SUPPLIED DATA: Begin
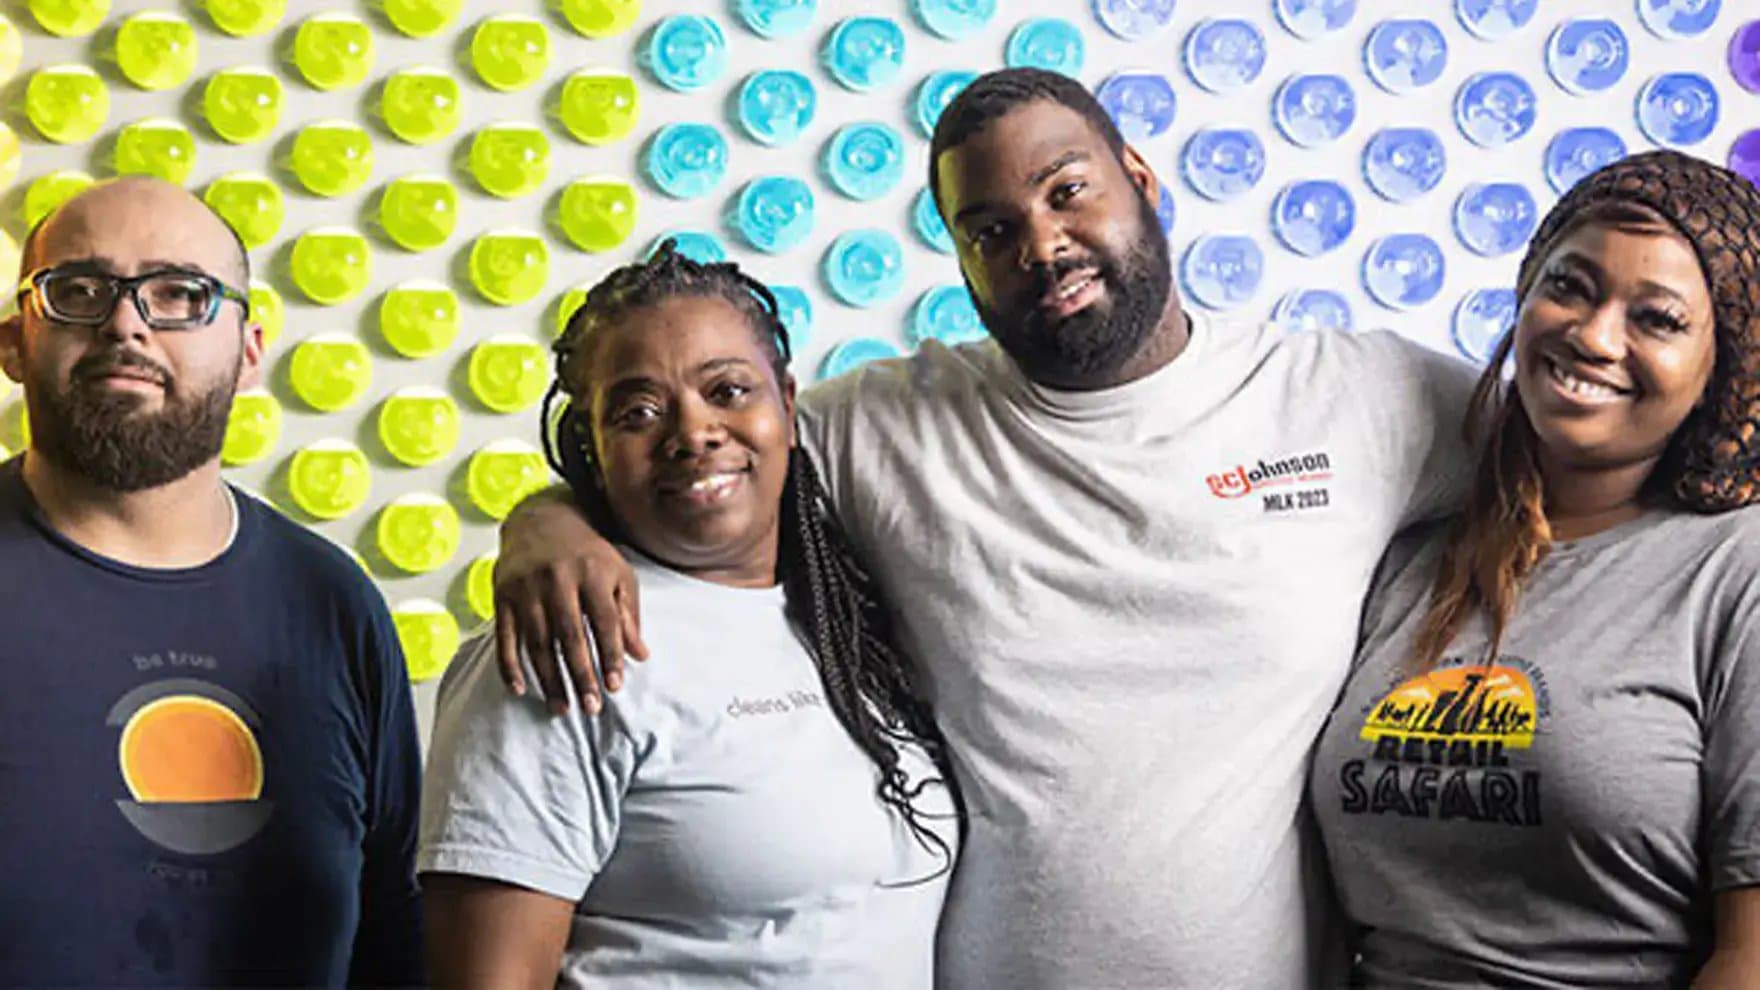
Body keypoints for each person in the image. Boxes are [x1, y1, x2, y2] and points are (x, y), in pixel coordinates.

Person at [493, 68, 1478, 988]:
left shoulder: (1355, 395)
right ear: (960, 256)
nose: (1040, 247)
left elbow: (1585, 459)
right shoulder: (889, 425)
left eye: (1066, 192)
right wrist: (544, 526)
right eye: (990, 229)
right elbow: (705, 455)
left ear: (1138, 177)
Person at [418, 242, 959, 988]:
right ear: (594, 448)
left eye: (729, 390)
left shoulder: (845, 614)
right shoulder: (566, 641)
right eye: (638, 411)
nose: (693, 433)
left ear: (789, 408)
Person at [1312, 152, 1760, 986]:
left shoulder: (1737, 571)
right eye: (1572, 286)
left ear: (1722, 366)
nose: (1593, 335)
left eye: (1657, 318)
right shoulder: (1413, 556)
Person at [0, 178, 423, 986]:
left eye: (180, 293)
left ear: (250, 351)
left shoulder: (334, 604)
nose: (126, 321)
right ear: (15, 341)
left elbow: (393, 933)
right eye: (79, 290)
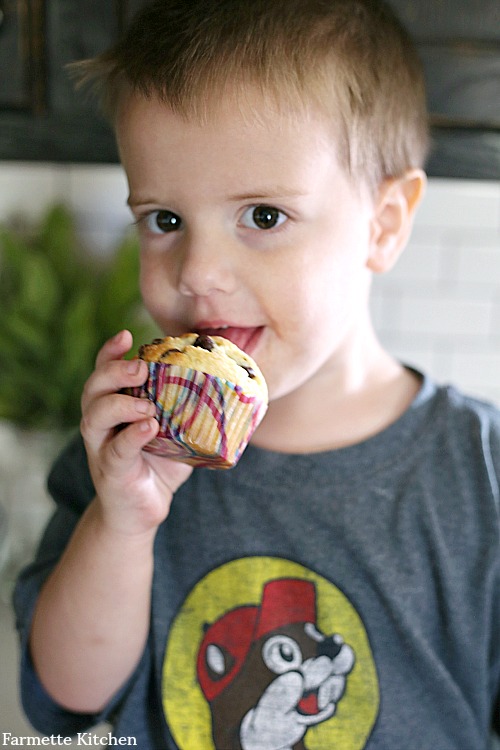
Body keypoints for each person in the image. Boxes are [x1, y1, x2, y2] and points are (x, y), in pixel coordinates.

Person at [14, 1, 500, 748]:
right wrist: (121, 523)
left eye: (264, 217)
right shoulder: (125, 454)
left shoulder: (483, 475)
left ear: (384, 223)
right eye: (165, 220)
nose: (199, 273)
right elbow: (66, 699)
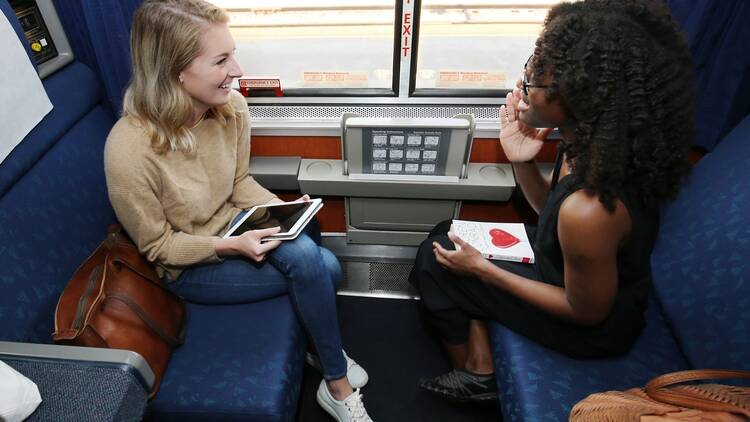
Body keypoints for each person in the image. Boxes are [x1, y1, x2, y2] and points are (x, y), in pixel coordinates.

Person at [409, 0, 694, 404]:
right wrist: (522, 163)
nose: (522, 90)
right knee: (444, 234)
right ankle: (480, 349)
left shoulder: (591, 209)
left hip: (591, 327)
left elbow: (585, 311)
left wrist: (482, 271)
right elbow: (550, 218)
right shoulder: (590, 145)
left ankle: (477, 374)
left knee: (432, 261)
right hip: (563, 271)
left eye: (532, 84)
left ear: (578, 96)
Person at [103, 1, 373, 421]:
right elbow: (159, 246)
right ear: (176, 71)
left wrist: (281, 209)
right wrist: (229, 246)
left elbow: (237, 183)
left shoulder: (231, 109)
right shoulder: (129, 147)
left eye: (234, 53)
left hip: (232, 223)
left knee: (312, 239)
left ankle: (321, 350)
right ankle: (336, 384)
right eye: (221, 60)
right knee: (316, 265)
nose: (239, 69)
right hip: (188, 264)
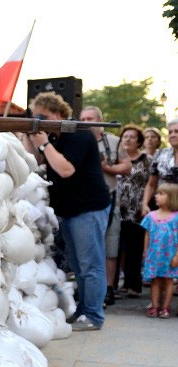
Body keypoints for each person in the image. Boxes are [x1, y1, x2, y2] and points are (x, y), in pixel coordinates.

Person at [23, 92, 110, 332]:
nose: (40, 119)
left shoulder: (78, 135)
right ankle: (84, 311)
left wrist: (43, 142)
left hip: (88, 208)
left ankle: (93, 315)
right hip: (70, 209)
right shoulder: (54, 137)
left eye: (44, 116)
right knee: (79, 265)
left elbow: (65, 169)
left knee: (90, 265)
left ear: (59, 114)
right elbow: (31, 159)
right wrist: (30, 135)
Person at [80, 106, 132, 307]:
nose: (86, 122)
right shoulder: (77, 140)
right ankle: (89, 290)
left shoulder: (112, 141)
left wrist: (107, 168)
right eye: (83, 119)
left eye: (90, 118)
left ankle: (108, 288)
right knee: (88, 249)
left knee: (110, 246)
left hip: (109, 199)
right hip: (85, 202)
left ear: (100, 121)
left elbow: (126, 166)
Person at [116, 125, 150, 298]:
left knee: (134, 249)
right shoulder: (116, 157)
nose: (127, 139)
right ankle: (114, 285)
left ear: (139, 141)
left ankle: (132, 285)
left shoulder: (147, 159)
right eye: (125, 136)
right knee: (115, 248)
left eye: (132, 137)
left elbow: (151, 183)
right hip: (116, 209)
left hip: (136, 210)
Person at [141, 183, 178, 318]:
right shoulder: (151, 216)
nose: (156, 196)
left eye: (161, 194)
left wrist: (177, 256)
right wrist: (145, 251)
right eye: (157, 193)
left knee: (169, 280)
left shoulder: (176, 217)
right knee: (155, 280)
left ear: (171, 198)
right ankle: (155, 306)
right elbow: (147, 234)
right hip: (154, 254)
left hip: (170, 255)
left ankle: (165, 307)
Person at [143, 119, 178, 216]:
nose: (173, 135)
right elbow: (151, 184)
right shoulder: (161, 154)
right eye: (170, 132)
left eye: (176, 131)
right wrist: (145, 204)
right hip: (163, 210)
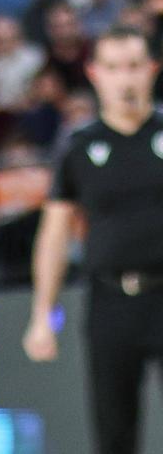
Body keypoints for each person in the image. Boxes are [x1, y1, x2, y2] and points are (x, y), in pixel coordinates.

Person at [23, 24, 163, 454]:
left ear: (152, 70)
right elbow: (54, 234)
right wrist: (42, 314)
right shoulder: (79, 146)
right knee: (114, 432)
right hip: (110, 302)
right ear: (95, 73)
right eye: (115, 67)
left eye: (135, 66)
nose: (126, 78)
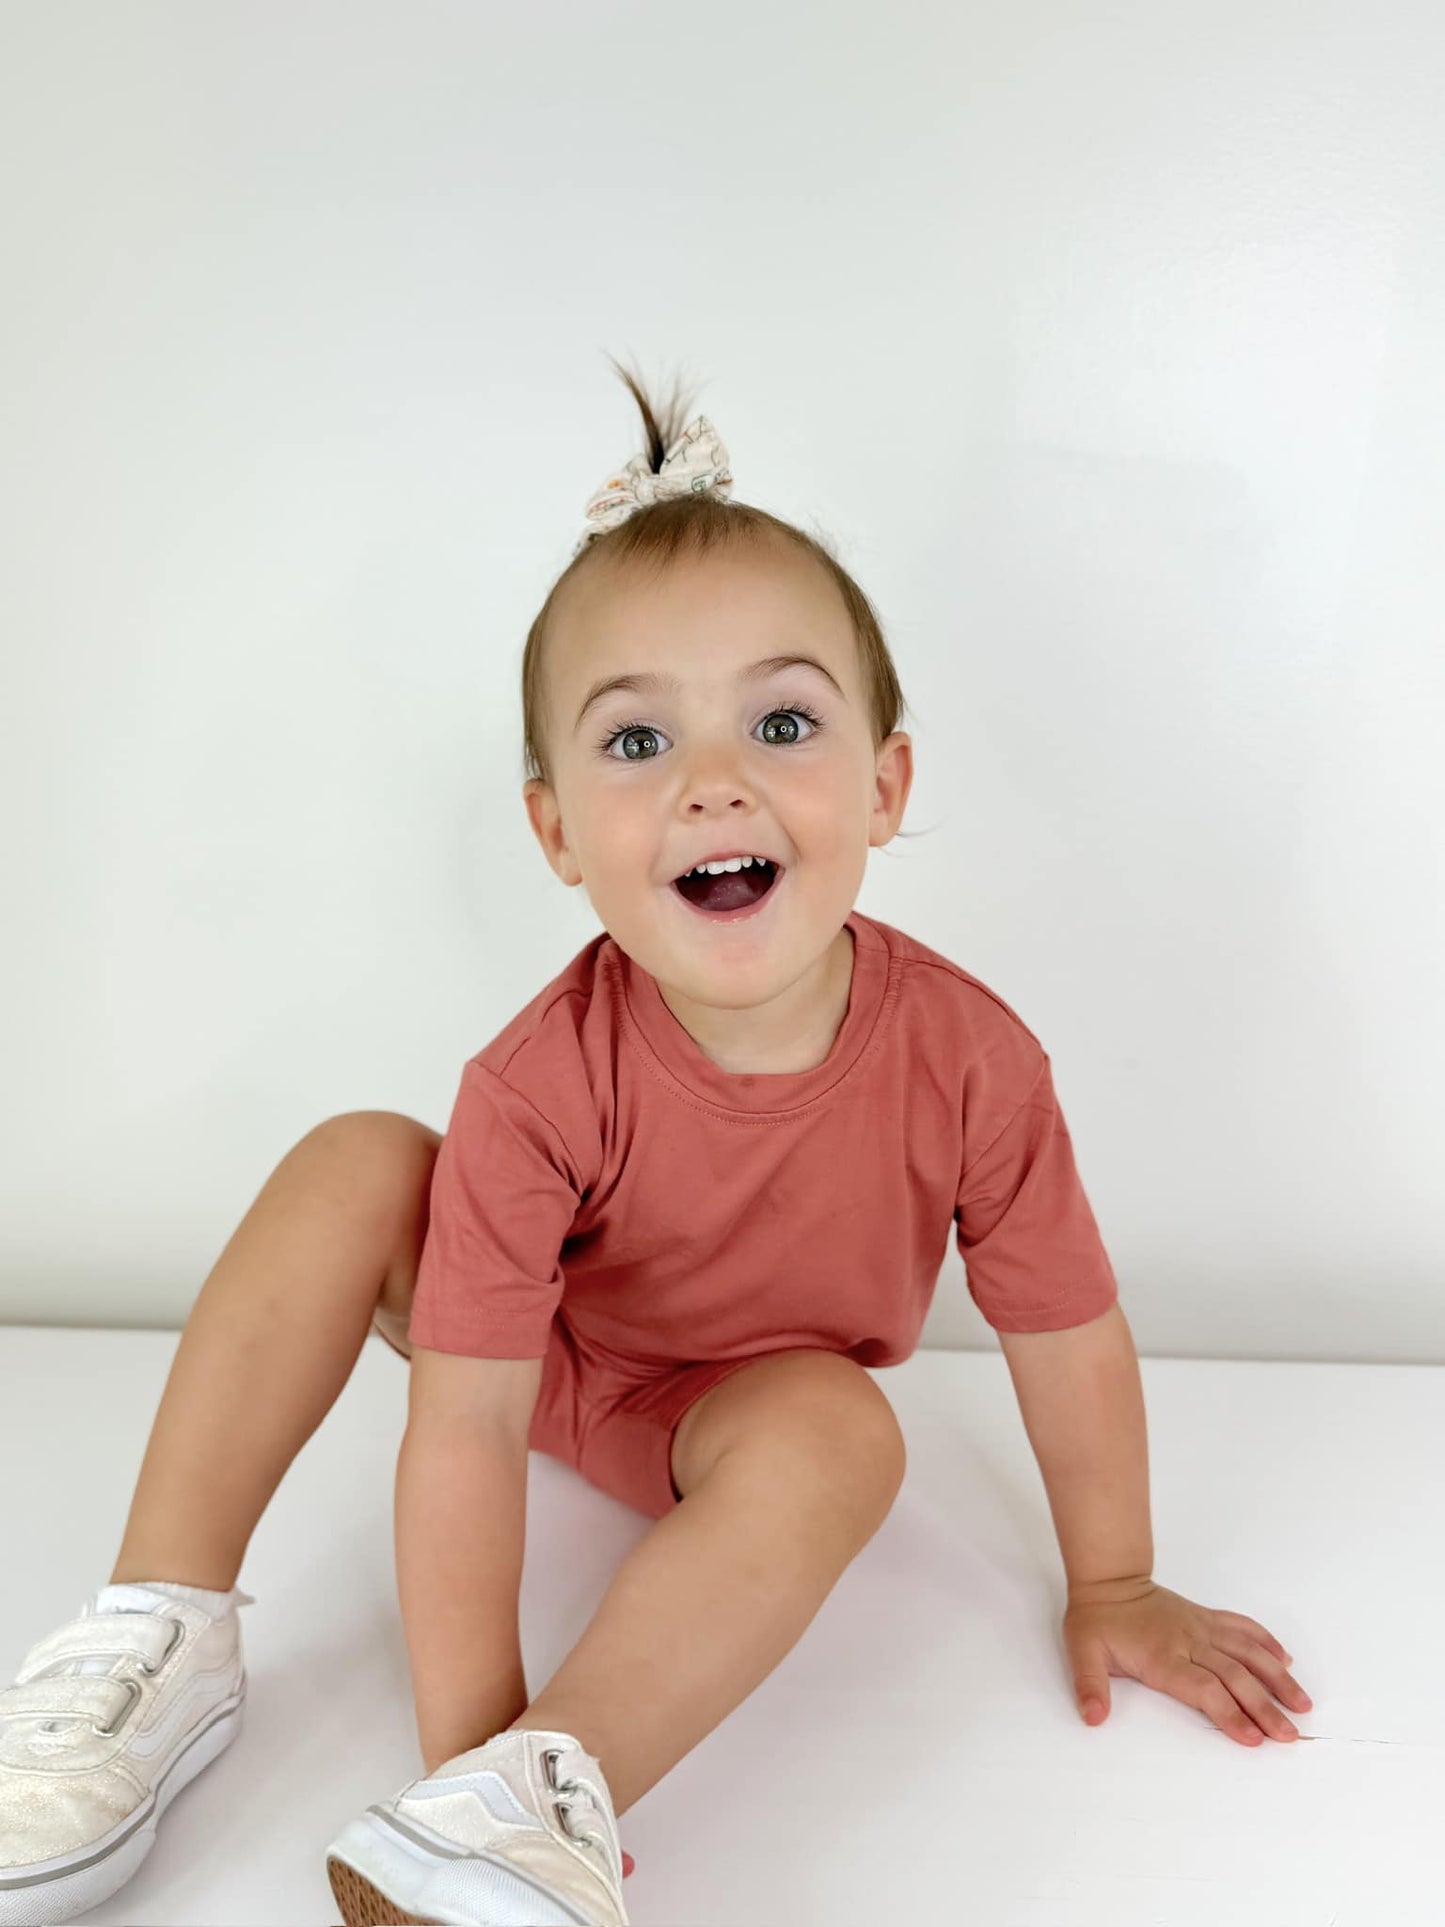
SUPPLIED DATA: End
_TASK DETAILS_
Only what runs from the line containing "left ear: (171, 198)" through the end of the entries above should be extracted, exactly and without pictures.

_REPLY TO THE TASK_
left ear: (171, 198)
right ankle: (155, 306)
right elbow: (147, 234)
right hip: (154, 254)
left hip: (170, 255)
left ankle: (165, 307)
Person at [143, 119, 178, 216]:
nose: (173, 135)
right elbow: (151, 184)
right shoulder: (161, 154)
right eye: (170, 132)
left eye: (176, 131)
right wrist: (145, 204)
right hip: (163, 210)
Body keypoints for each person in the image. Boxes are [x1, y1, x2, y2] and points are (x, y), in pixel coordinates.

Person at [23, 24, 163, 454]:
left ear: (152, 70)
right elbow: (54, 234)
right wrist: (42, 314)
right shoulder: (79, 146)
right knee: (114, 432)
right hip: (110, 302)
right ear: (95, 73)
right eye: (115, 67)
left eye: (135, 66)
nose: (126, 78)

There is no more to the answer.